Extracted page text data:
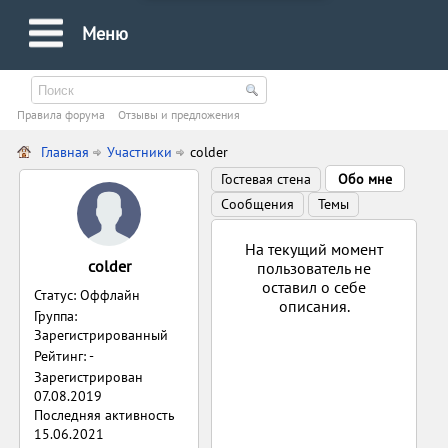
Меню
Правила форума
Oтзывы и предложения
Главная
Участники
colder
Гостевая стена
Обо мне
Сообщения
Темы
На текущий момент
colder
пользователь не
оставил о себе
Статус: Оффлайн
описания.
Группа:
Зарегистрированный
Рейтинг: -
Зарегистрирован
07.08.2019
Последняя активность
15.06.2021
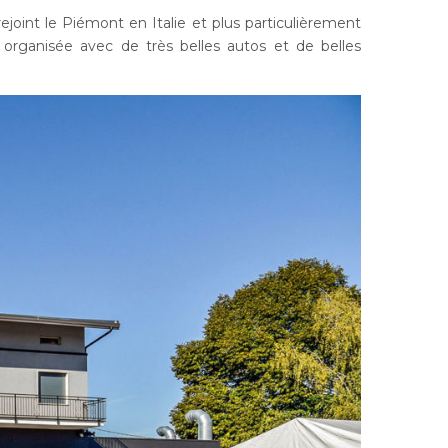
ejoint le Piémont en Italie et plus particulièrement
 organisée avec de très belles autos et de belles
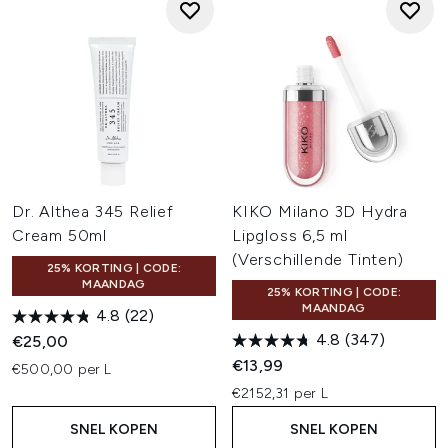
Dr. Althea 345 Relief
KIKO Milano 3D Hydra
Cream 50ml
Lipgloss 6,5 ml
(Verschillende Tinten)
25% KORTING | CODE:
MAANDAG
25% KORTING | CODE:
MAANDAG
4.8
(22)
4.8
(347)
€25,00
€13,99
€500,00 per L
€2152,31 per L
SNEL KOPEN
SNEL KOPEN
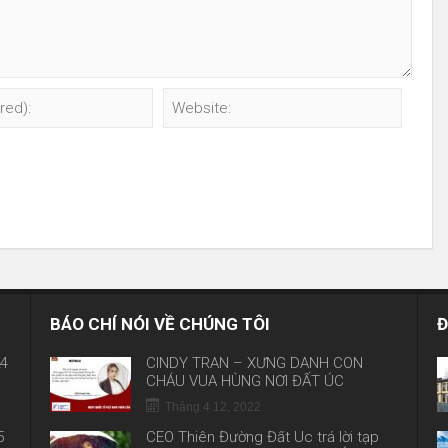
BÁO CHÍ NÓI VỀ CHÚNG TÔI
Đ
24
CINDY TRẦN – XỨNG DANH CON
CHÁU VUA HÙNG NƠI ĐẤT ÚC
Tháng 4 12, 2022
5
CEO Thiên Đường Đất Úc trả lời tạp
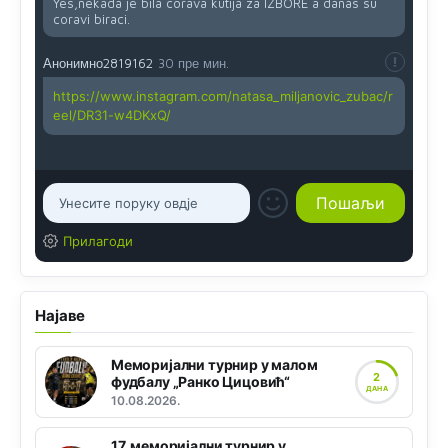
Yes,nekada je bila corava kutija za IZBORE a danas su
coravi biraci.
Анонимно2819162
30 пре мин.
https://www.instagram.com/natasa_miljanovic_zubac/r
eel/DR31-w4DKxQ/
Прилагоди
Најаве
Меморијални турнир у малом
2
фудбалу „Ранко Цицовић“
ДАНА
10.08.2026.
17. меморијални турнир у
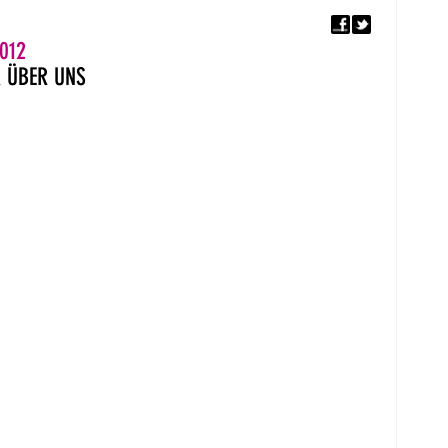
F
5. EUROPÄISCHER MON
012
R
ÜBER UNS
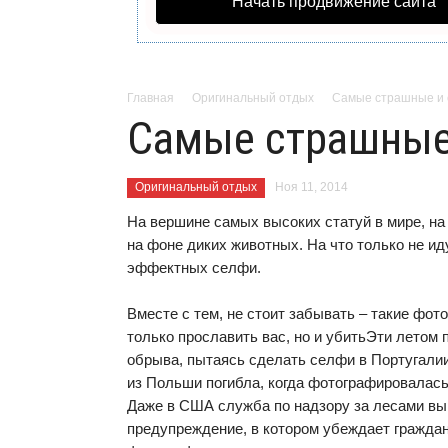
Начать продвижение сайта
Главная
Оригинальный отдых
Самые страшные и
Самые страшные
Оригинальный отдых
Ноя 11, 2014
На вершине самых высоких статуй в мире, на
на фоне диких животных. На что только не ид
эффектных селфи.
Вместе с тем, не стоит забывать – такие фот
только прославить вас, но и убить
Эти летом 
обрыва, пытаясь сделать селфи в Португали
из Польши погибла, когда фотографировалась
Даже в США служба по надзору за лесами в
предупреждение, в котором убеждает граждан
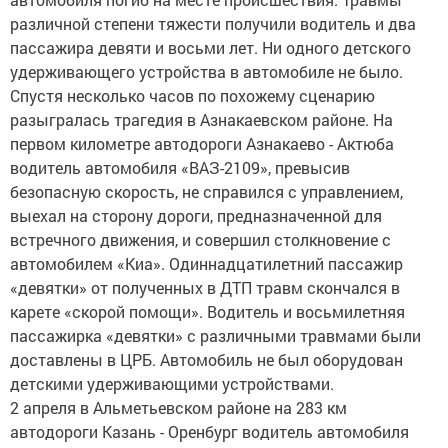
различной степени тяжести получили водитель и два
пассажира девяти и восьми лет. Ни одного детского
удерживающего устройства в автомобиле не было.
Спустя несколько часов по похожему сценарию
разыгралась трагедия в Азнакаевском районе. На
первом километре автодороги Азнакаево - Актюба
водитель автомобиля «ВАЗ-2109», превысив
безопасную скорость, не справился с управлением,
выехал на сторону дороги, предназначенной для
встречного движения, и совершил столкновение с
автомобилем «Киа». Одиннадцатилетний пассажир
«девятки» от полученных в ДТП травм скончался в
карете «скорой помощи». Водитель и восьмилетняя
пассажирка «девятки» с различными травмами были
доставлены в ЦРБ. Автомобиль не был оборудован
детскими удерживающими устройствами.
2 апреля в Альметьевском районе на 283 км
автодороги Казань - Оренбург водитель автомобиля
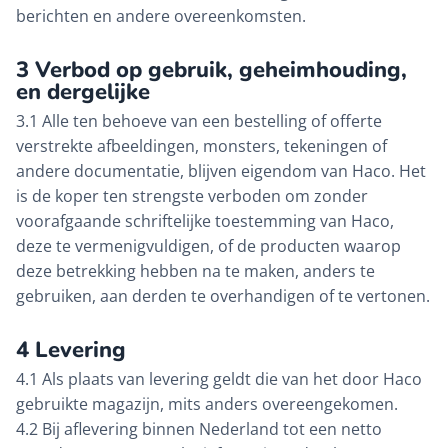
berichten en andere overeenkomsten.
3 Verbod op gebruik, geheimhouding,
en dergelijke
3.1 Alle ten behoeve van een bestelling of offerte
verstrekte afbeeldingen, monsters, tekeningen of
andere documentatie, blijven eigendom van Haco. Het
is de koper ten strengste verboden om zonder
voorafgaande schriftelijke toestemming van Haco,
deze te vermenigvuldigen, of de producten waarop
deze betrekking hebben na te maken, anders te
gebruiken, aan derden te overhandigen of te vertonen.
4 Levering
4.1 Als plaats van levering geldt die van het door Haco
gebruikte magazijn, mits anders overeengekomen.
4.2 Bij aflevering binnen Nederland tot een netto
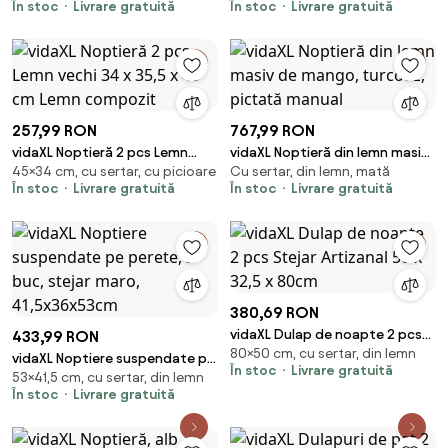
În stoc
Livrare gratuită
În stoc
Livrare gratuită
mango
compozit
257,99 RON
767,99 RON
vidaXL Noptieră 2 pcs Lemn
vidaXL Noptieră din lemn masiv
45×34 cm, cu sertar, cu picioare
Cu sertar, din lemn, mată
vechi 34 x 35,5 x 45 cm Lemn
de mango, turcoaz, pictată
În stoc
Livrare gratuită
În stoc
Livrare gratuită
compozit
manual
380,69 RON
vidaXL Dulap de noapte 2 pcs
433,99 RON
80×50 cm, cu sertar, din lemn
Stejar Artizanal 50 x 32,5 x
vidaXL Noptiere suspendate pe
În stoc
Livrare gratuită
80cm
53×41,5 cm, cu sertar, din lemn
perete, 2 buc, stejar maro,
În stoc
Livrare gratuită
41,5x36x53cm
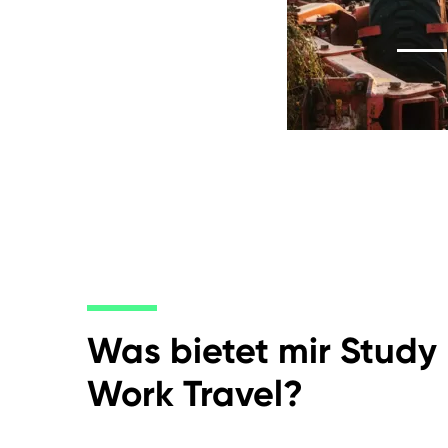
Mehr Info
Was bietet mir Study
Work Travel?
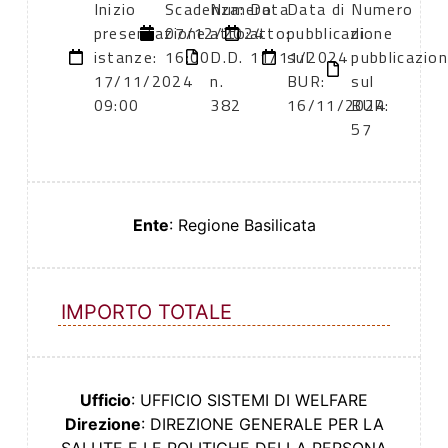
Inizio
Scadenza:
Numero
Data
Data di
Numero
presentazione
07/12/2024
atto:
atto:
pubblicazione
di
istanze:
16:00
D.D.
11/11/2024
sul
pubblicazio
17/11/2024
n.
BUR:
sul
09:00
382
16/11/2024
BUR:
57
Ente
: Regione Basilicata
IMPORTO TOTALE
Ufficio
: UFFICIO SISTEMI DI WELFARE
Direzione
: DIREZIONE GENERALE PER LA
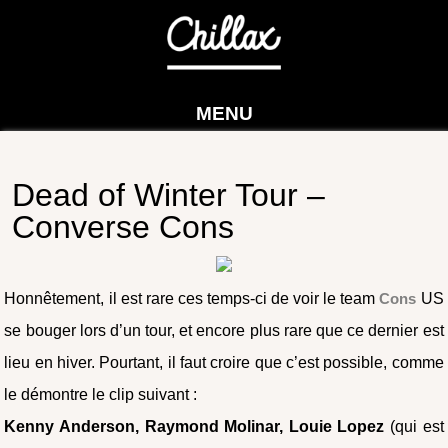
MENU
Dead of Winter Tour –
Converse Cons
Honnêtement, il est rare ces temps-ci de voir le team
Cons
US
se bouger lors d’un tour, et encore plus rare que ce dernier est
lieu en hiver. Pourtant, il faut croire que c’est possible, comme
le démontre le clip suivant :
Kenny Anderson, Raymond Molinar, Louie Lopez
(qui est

Task requirements:
An exact copy of the entries, without any pictures, is what the answer should be.

Answer to the problem:
Меню
Правила форума
Oтзывы и предложения
Главная
Участники
colder
Гостевая стена
Обо мне
Сообщения
Темы
На текущий момент
colder
пользователь не
оставил о себе
Статус: Оффлайн
описания.
Группа:
Зарегистрированный
Рейтинг: -
Зарегистрирован
07.08.2019
Последняя активность
15.06.2021
ejoint le Piémont en Italie et plus particulièrement
 organisée avec de très belles autos et de belles
Dr. Althea 345 Relief
KIKO Milano 3D Hydra
Cream 50ml
Lipgloss 6,5 ml
(Verschillende Tinten)
25% KORTING | CODE:
MAANDAG
25% KORTING | CODE:
MAANDAG
4.8
(22)
4.8
(347)
€25,00
€13,99
€500,00 per L
€2152,31 per L
SNEL KOPEN
SNEL KOPEN
BÁO CHÍ NÓI VỀ CHÚNG TÔI
Đ
24
CINDY TRẦN – XỨNG DANH CON
CHÁU VUA HÙNG NƠI ĐẤT ÚC
Tháng 4 12, 2022
5
CEO Thiên Đường Đất Úc trả lời tạp
Yes,nekada je bila corava kutija za IZBORE a danas su
coravi biraci.
Анонимно2819162
30 пре мин.
https://www.instagram.com/natasa_miljanovic_zubac/r
eel/DR31-w4DKxQ/
Прилагоди
Најаве
Меморијални турнир у малом
2
фудбалу „Ранко Цицовић“
ДАНА
10.08.2026.
17. меморијални турнир у
F
5. EUROPÄISCHER MON
012
R
ÜBER UNS
Начать продвижение сайта
Главная
Оригинальный отдых
Самые страшные и
Самые страшные
Оригинальный отдых
Ноя 11, 2014
На вершине самых высоких статуй в мире, на
на фоне диких животных. На что только не ид
эффектных селфи.
Вместе с тем, не стоит забывать – такие фот
только прославить вас, но и убить
Эти летом 
обрыва, пытаясь сделать селфи в Португали
из Польши погибла, когда фотографировалась
Даже в США служба по надзору за лесами в
предупреждение, в котором убеждает граждан
различной степени тяжести получили водитель и два
пассажира девяти и восьми лет. Ни одного детского
удерживающего устройства в автомобиле не было.
Спустя несколько часов по похожему сценарию
разыгралась трагедия в Азнакаевском районе. На
первом километре автодороги Азнакаево - Актюба
водитель автомобиля «ВАЗ-2109», превысив
безопасную скорость, не справился с управлением,
выехал на сторону дороги, предназначенной для
встречного движения, и совершил столкновение с
автомобилем «Киа». Одиннадцатилетний пассажир
«девятки» от полученных в ДТП травм скончался в
карете «скорой помощи». Водитель и восьмилетняя
пассажирка «девятки» с различными травмами были
доставлены в ЦРБ. Автомобиль не был оборудован
детскими удерживающими устройствами.
2 апреля в Альметьевском районе на 283 км
автодороги Казань - Оренбург водитель автомобиля
berichten en andere overeenkomsten.
3 Verbod op gebruik, geheimhouding,
en dergelijke
3.1 Alle ten behoeve van een bestelling of offerte
verstrekte afbeeldingen, monsters, tekeningen of
andere documentatie, blijven eigendom van Haco. Het
is de koper ten strengste verboden om zonder
voorafgaande schriftelijke toestemming van Haco,
deze te vermenigvuldigen, of de producten waarop
deze betrekking hebben na te maken, anders te
gebruiken, aan derden te overhandigen of te vertonen.
4 Levering
4.1 Als plaats van levering geldt die van het door Haco
gebruikte magazijn, mits anders overeengekomen.
4.2 Bij aflevering binnen Nederland tot een netto
În stoc
Livrare gratuită
În stoc
Livrare gratuită
mango
compozit
257,99 RON
767,99 RON
vidaXL Noptieră 2 pcs Lemn
vidaXL Noptieră din lemn masiv
45×34 cm, cu sertar, cu picioare
Cu sertar, din lemn, mată
vechi 34 x 35,5 x 45 cm Lemn
de mango, turcoaz, pictată
În stoc
Livrare gratuită
În stoc
Livrare gratuită
compozit
manual
380,69 RON
vidaXL Dulap de noapte 2 pcs
433,99 RON
80×50 cm, cu sertar, din lemn
Stejar Artizanal 50 x 32,5 x
vidaXL Noptiere suspendate pe
În stoc
Livrare gratuită
80cm
53×41,5 cm, cu sertar, din lemn
perete, 2 buc, stejar maro,
În stoc
Livrare gratuită
41,5x36x53cm
Mehr Info
Was bietet mir Study
Work Travel?
Inizio
Scadenza:
Numero
Data
Data di
Numero
presentazione
07/12/2024
atto:
atto:
pubblicazione
di
istanze:
16:00
D.D.
11/11/2024
sul
pubblicazio
17/11/2024
n.
BUR:
sul
09:00
382
16/11/2024
BUR:
57
Ente
: Regione Basilicata
IMPORTO TOTALE
Ufficio
: UFFICIO SISTEMI DI WELFARE
Direzione
: DIREZIONE GENERALE PER LA
MENU
Dead of Winter Tour –
Converse Cons
Honnêtement, il est rare ces temps-ci de voir le team
Cons
US
se bouger lors d’un tour, et encore plus rare que ce dernier est
lieu en hiver. Pourtant, il faut croire que c’est possible, comme
le démontre le clip suivant :
Kenny Anderson, Raymond Molinar, Louie Lopez
(qui est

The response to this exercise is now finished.